◆ EXERCISE DIRECTIONS ◆
Pull out the text read from each of the records below, keeping every line unchanged, and leave the pictures out of your answer.

◆ AVAILABLE DATA ◆
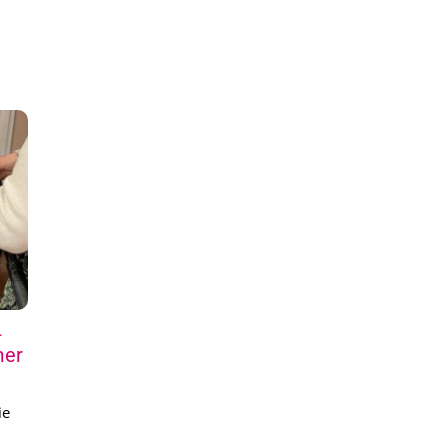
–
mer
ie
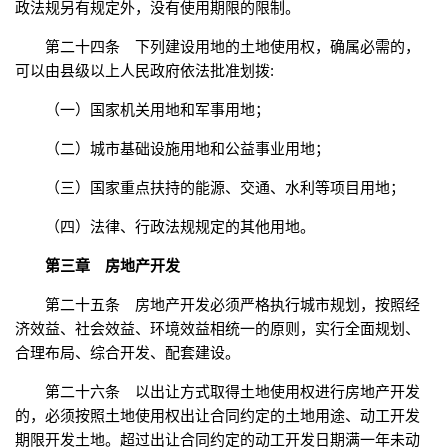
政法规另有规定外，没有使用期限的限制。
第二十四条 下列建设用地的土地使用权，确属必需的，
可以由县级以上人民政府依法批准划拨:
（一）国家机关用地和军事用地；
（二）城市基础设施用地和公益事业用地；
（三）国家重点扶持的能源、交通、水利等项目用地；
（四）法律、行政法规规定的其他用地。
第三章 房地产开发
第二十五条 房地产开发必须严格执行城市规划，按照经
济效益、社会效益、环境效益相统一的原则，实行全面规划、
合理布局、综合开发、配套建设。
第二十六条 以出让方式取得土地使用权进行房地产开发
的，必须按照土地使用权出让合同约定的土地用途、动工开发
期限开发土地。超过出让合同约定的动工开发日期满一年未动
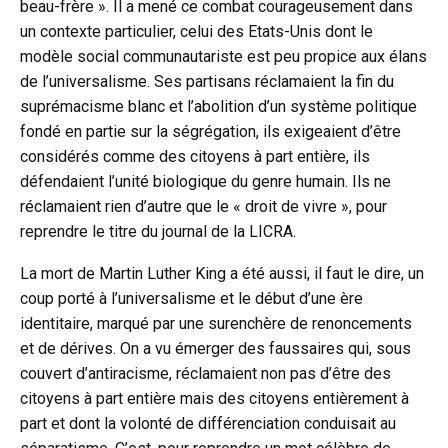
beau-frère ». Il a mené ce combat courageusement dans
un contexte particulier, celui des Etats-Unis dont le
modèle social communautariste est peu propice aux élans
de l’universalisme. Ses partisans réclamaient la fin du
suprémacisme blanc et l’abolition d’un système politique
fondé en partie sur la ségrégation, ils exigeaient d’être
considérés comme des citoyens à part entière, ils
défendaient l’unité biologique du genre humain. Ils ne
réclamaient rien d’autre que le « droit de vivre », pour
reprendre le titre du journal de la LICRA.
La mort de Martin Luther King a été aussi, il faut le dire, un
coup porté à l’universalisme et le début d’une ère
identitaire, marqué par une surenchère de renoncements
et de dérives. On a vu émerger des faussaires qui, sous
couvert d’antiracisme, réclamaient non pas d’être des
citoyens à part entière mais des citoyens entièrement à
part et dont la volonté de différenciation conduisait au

◆ REPLY ◆
–
mer
ie
政法规另有规定外，没有使用期限的限制。
第二十四条 下列建设用地的土地使用权，确属必需的，
可以由县级以上人民政府依法批准划拨:
（一）国家机关用地和军事用地；
（二）城市基础设施用地和公益事业用地；
（三）国家重点扶持的能源、交通、水利等项目用地；
（四）法律、行政法规规定的其他用地。
第三章 房地产开发
第二十五条 房地产开发必须严格执行城市规划，按照经
济效益、社会效益、环境效益相统一的原则，实行全面规划、
合理布局、综合开发、配套建设。
第二十六条 以出让方式取得土地使用权进行房地产开发
的，必须按照土地使用权出让合同约定的土地用途、动工开发
期限开发土地。超过出让合同约定的动工开发日期满一年未动
beau-frère ». Il a mené ce combat courageusement dans
un contexte particulier, celui des Etats-Unis dont le
modèle social communautariste est peu propice aux élans
de l’universalisme. Ses partisans réclamaient la fin du
suprémacisme blanc et l’abolition d’un système politique
fondé en partie sur la ségrégation, ils exigeaient d’être
considérés comme des citoyens à part entière, ils
défendaient l’unité biologique du genre humain. Ils ne
réclamaient rien d’autre que le « droit de vivre », pour
reprendre le titre du journal de la LICRA.
La mort de Martin Luther King a été aussi, il faut le dire, un
coup porté à l’universalisme et le début d’une ère
identitaire, marqué par une surenchère de renoncements
et de dérives. On a vu émerger des faussaires qui, sous
couvert d’antiracisme, réclamaient non pas d’être des
citoyens à part entière mais des citoyens entièrement à
part et dont la volonté de différenciation conduisait au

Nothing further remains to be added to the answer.